==== Input data ====

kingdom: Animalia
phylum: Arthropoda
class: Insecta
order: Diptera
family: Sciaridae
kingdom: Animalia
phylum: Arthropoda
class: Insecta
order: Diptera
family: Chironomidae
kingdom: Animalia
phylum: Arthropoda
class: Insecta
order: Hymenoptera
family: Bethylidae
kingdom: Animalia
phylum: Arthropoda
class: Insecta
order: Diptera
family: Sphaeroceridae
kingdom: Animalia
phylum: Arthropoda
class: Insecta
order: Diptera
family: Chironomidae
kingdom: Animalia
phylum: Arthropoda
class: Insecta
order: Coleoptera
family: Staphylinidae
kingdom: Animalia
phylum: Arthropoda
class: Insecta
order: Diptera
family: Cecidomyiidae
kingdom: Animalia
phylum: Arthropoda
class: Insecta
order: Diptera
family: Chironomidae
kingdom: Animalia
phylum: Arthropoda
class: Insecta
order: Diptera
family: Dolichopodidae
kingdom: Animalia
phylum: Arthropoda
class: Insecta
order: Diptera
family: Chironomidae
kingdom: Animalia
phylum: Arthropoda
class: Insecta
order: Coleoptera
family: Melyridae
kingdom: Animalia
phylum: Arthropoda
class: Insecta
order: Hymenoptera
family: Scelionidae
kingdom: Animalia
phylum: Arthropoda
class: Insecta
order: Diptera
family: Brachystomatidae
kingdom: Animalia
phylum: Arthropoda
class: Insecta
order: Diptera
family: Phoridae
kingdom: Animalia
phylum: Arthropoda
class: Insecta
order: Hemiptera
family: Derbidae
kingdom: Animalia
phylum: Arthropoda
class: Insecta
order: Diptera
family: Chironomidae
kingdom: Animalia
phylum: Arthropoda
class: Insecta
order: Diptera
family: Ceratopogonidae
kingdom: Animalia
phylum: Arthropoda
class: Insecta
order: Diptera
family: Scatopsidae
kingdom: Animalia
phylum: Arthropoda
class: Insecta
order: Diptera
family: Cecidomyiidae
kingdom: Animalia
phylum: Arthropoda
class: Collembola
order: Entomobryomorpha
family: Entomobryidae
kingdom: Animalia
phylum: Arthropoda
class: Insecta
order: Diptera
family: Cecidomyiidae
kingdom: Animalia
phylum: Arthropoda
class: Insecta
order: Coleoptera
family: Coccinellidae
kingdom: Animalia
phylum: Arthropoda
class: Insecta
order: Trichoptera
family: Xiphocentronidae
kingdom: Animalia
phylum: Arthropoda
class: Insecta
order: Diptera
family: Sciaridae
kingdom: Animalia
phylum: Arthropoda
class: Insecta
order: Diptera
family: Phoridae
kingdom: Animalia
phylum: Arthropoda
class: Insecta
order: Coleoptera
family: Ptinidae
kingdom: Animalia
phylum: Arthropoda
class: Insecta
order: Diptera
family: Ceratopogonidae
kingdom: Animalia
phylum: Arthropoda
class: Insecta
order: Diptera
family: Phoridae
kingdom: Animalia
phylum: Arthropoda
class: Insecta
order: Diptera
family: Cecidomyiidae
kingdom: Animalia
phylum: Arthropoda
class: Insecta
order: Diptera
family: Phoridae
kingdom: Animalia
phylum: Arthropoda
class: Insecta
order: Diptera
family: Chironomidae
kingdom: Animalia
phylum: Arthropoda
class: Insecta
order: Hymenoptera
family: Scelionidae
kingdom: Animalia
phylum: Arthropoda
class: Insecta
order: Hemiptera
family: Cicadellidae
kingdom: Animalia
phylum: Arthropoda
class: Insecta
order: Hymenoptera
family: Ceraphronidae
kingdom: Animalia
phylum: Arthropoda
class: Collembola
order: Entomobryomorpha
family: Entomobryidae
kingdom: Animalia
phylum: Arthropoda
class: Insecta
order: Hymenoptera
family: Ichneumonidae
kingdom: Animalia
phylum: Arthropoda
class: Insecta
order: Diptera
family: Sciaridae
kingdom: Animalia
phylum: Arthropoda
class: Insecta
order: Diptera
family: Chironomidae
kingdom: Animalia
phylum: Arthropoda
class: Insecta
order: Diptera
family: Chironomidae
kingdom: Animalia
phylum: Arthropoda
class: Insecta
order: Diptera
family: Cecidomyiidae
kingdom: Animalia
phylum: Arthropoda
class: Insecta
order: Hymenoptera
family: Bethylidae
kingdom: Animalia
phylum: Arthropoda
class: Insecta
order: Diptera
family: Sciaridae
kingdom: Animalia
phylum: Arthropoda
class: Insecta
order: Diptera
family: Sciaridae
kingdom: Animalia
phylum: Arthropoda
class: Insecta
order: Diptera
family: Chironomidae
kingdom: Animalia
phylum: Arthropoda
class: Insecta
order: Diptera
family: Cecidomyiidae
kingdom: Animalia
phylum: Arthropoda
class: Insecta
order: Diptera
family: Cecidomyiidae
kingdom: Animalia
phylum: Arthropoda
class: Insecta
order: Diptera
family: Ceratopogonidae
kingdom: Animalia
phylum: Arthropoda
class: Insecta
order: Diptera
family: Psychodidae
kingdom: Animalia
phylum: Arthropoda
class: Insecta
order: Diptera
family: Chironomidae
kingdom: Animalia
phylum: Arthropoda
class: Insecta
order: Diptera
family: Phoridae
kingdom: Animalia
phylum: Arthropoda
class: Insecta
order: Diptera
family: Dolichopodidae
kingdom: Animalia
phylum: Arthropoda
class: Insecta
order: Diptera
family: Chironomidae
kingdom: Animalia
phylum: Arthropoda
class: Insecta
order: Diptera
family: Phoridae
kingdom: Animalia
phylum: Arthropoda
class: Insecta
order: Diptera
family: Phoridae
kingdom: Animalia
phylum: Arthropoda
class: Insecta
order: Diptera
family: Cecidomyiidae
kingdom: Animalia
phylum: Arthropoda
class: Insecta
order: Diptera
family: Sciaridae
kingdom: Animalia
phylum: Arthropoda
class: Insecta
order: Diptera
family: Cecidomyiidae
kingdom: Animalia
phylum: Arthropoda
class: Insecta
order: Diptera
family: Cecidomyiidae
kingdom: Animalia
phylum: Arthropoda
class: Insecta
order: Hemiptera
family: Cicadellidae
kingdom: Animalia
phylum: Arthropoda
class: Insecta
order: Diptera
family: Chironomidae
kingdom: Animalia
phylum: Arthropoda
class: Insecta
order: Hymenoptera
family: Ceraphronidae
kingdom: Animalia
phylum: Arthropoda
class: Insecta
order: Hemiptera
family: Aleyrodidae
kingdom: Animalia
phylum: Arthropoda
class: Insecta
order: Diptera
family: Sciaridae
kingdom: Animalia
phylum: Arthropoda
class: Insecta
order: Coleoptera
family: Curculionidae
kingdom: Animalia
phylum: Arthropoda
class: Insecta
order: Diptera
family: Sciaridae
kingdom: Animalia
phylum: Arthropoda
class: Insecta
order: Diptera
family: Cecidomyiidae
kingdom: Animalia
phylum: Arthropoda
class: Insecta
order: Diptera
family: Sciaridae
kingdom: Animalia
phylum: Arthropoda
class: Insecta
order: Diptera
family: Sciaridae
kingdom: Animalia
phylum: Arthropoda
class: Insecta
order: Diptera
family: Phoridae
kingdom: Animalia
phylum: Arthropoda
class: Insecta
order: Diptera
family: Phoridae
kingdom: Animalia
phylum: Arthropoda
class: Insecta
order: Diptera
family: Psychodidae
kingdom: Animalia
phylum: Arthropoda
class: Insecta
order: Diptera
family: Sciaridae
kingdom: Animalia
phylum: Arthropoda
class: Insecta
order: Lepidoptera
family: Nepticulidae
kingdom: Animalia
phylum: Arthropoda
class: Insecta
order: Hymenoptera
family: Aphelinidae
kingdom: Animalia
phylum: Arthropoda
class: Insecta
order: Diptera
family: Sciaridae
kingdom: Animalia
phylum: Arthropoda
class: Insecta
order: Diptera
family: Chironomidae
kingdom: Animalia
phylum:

====

Exercise task —
Reproduce every line of the data above, character for character, leaving nothing out and changing nothing.

Written response —
kingdom: Animalia
phylum: Arthropoda
class: Insecta
order: Diptera
family: Sciaridae
kingdom: Animalia
phylum: Arthropoda
class: Insecta
order: Diptera
family: Chironomidae
kingdom: Animalia
phylum: Arthropoda
class: Insecta
order: Hymenoptera
family: Bethylidae
kingdom: Animalia
phylum: Arthropoda
class: Insecta
order: Diptera
family: Sphaeroceridae
kingdom: Animalia
phylum: Arthropoda
class: Insecta
order: Diptera
family: Chironomidae
kingdom: Animalia
phylum: Arthropoda
class: Insecta
order: Coleoptera
family: Staphylinidae
kingdom: Animalia
phylum: Arthropoda
class: Insecta
order: Diptera
family: Cecidomyiidae
kingdom: Animalia
phylum: Arthropoda
class: Insecta
order: Diptera
family: Chironomidae
kingdom: Animalia
phylum: Arthropoda
class: Insecta
order: Diptera
family: Dolichopodidae
kingdom: Animalia
phylum: Arthropoda
class: Insecta
order: Diptera
family: Chironomidae
kingdom: Animalia
phylum: Arthropoda
class: Insecta
order: Coleoptera
family: Melyridae
kingdom: Animalia
phylum: Arthropoda
class: Insecta
order: Hymenoptera
family: Scelionidae
kingdom: Animalia
phylum: Arthropoda
class: Insecta
order: Diptera
family: Brachystomatidae
kingdom: Animalia
phylum: Arthropoda
class: Insecta
order: Diptera
family: Phoridae
kingdom: Animalia
phylum: Arthropoda
class: Insecta
order: Hemiptera
family: Derbidae
kingdom: Animalia
phylum: Arthropoda
class: Insecta
order: Diptera
family: Chironomidae
kingdom: Animalia
phylum: Arthropoda
class: Insecta
order: Diptera
family: Ceratopogonidae
kingdom: Animalia
phylum: Arthropoda
class: Insecta
order: Diptera
family: Scatopsidae
kingdom: Animalia
phylum: Arthropoda
class: Insecta
order: Diptera
family: Cecidomyiidae
kingdom: Animalia
phylum: Arthropoda
class: Collembola
order: Entomobryomorpha
family: Entomobryidae
kingdom: Animalia
phylum: Arthropoda
class: Insecta
order: Diptera
family: Cecidomyiidae
kingdom: Animalia
phylum: Arthropoda
class: Insecta
order: Coleoptera
family: Coccinellidae
kingdom: Animalia
phylum: Arthropoda
class: Insecta
order: Trichoptera
family: Xiphocentronidae
kingdom: Animalia
phylum: Arthropoda
class: Insecta
order: Diptera
family: Sciaridae
kingdom: Animalia
phylum: Arthropoda
class: Insecta
order: Diptera
family: Phoridae
kingdom: Animalia
phylum: Arthropoda
class: Insecta
order: Coleoptera
family: Ptinidae
kingdom: Animalia
phylum: Arthropoda
class: Insecta
order: Diptera
family: Ceratopogonidae
kingdom: Animalia
phylum: Arthropoda
class: Insecta
order: Diptera
family: Phoridae
kingdom: Animalia
phylum: Arthropoda
class: Insecta
order: Diptera
family: Cecidomyiidae
kingdom: Animalia
phylum: Arthropoda
class: Insecta
order: Diptera
family: Phoridae
kingdom: Animalia
phylum: Arthropoda
class: Insecta
order: Diptera
family: Chironomidae
kingdom: Animalia
phylum: Arthropoda
class: Insecta
order: Hymenoptera
family: Scelionidae
kingdom: Animalia
phylum: Arthropoda
class: Insecta
order: Hemiptera
family: Cicadellidae
kingdom: Animalia
phylum: Arthropoda
class: Insecta
order: Hymenoptera
family: Ceraphronidae
kingdom: Animalia
phylum: Arthropoda
class: Collembola
order: Entomobryomorpha
family: Entomobryidae
kingdom: Animalia
phylum: Arthropoda
class: Insecta
order: Hymenoptera
family: Ichneumonidae
kingdom: Animalia
phylum: Arthropoda
class: Insecta
order: Diptera
family: Sciaridae
kingdom: Animalia
phylum: Arthropoda
class: Insecta
order: Diptera
family: Chironomidae
kingdom: Animalia
phylum: Arthropoda
class: Insecta
order: Diptera
family: Chironomidae
kingdom: Animalia
phylum: Arthropoda
class: Insecta
order: Diptera
family: Cecidomyiidae
kingdom: Animalia
phylum: Arthropoda
class: Insecta
order: Hymenoptera
family: Bethylidae
kingdom: Animalia
phylum: Arthropoda
class: Insecta
order: Diptera
family: Sciaridae
kingdom: Animalia
phylum: Arthropoda
class: Insecta
order: Diptera
family: Sciaridae
kingdom: Animalia
phylum: Arthropoda
class: Insecta
order: Diptera
family: Chironomidae
kingdom: Animalia
phylum: Arthropoda
class: Insecta
order: Diptera
family: Cecidomyiidae
kingdom: Animalia
phylum: Arthropoda
class: Insecta
order: Diptera
family: Cecidomyiidae
kingdom: Animalia
phylum: Arthropoda
class: Insecta
order: Diptera
family: Ceratopogonidae
kingdom: Animalia
phylum: Arthropoda
class: Insecta
order: Diptera
family: Psychodidae
kingdom: Animalia
phylum: Arthropoda
class: Insecta
order: Diptera
family: Chironomidae
kingdom: Animalia
phylum: Arthropoda
class: Insecta
order: Diptera
family: Phoridae
kingdom: Animalia
phylum: Arthropoda
class: Insecta
order: Diptera
family: Dolichopodidae
kingdom: Animalia
phylum: Arthropoda
class: Insecta
order: Diptera
family: Chironomidae
kingdom: Animalia
phylum: Arthropoda
class: Insecta
order: Diptera
family: Phoridae
kingdom: Animalia
phylum: Arthropoda
class: Insecta
order: Diptera
family: Phoridae
kingdom: Animalia
phylum: Arthropoda
class: Insecta
order: Diptera
family: Cecidomyiidae
kingdom: Animalia
phylum: Arthropoda
class: Insecta
order: Diptera
family: Sciaridae
kingdom: Animalia
phylum: Arthropoda
class: Insecta
order: Diptera
family: Cecidomyiidae
kingdom: Animalia
phylum: Arthropoda
class: Insecta
order: Diptera
family: Cecidomyiidae
kingdom: Animalia
phylum: Arthropoda
class: Insecta
order: Hemiptera
family: Cicadellidae
kingdom: Animalia
phylum: Arthropoda
class: Insecta
order: Diptera
family: Chironomidae
kingdom: Animalia
phylum: Arthropoda
class: Insecta
order: Hymenoptera
family: Ceraphronidae
kingdom: Animalia
phylum: Arthropoda
class: Insecta
order: Hemiptera
family: Aleyrodidae
kingdom: Animalia
phylum: Arthropoda
class: Insecta
order: Diptera
family: Sciaridae
kingdom: Animalia
phylum: Arthropoda
class: Insecta
order: Coleoptera
family: Curculionidae
kingdom: Animalia
phylum: Arthropoda
class: Insecta
order: Diptera
family: Sciaridae
kingdom: Animalia
phylum: Arthropoda
class: Insecta
order: Diptera
family: Cecidomyiidae
kingdom: Animalia
phylum: Arthropoda
class: Insecta
order: Diptera
family: Sciaridae
kingdom: Animalia
phylum: Arthropoda
class: Insecta
order: Diptera
family: Sciaridae
kingdom: Animalia
phylum: Arthropoda
class: Insecta
order: Diptera
family: Phoridae
kingdom: Animalia
phylum: Arthropoda
class: Insecta
order: Diptera
family: Phoridae
kingdom: Animalia
phylum: Arthropoda
class: Insecta
order: Diptera
family: Psychodidae
kingdom: Animalia
phylum: Arthropoda
class: Insecta
order: Diptera
family: Sciaridae
kingdom: Animalia
phylum: Arthropoda
class: Insecta
order: Lepidoptera
family: Nepticulidae
kingdom: Animalia
phylum: Arthropoda
class: Insecta
order: Hymenoptera
family: Aphelinidae
kingdom: Animalia
phylum: Arthropoda
class: Insecta
order: Diptera
family: Sciaridae
kingdom: Animalia
phylum: Arthropoda
class: Insecta
order: Diptera
family: Chironomidae
kingdom: Animalia
phylum:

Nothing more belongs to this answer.